### MATERIAL FOR THIS TASK
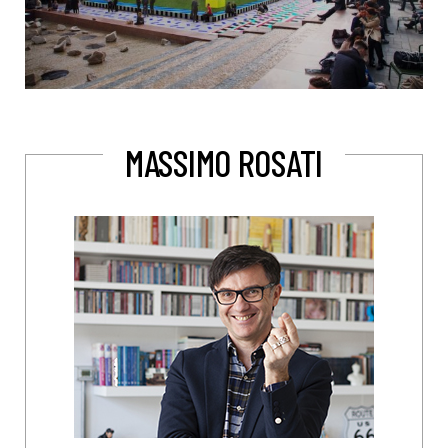
MASSIMO ROSATI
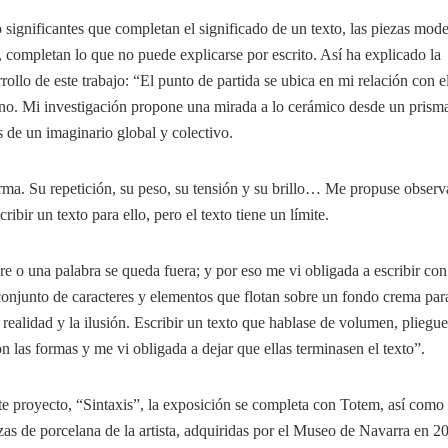
significantes que completan el significado de un texto, las piezas mod
, completan lo que no puede explicarse por escrito. Así ha explicado la
rrollo de este trabajo: “El punto de partida se ubica en mi relación con e
erno. Mi investigación propone una mirada a lo cerámico desde un prism
 de un imaginario global y colectivo.
rma. Su repetición, su peso, su tensión y su brillo… Me propuse observ
ribir un texto para ello, pero el texto tiene un límite.
 o una palabra se queda fuera; y por eso me vi obligada a escribir con
conjunto de caracteres y elementos que flotan sobre un fondo crema par
la realidad y la ilusión. Escribir un texto que hablase de volumen, pliegue
n las formas y me vi obligada a dejar que ellas terminasen el texto”.
ste proyecto, “Sintaxis”, la exposición se completa con Totem, así como
as de porcelana de la artista, adquiridas por el Museo de Navarra en 2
######
#### WHAT THIS TASK INVOLVES:
What lines of the data contain the string "texto"? List them.

#### RESPONSE TO THE EXERCISE:
significantes que completan el significado de un texto, las piezas mod
ribir un texto para ello, pero el texto tiene un límite.
la realidad y la ilusión. Escribir un texto que hablase de volumen, pliegue
n las formas y me vi obligada a dejar que ellas terminasen el texto”.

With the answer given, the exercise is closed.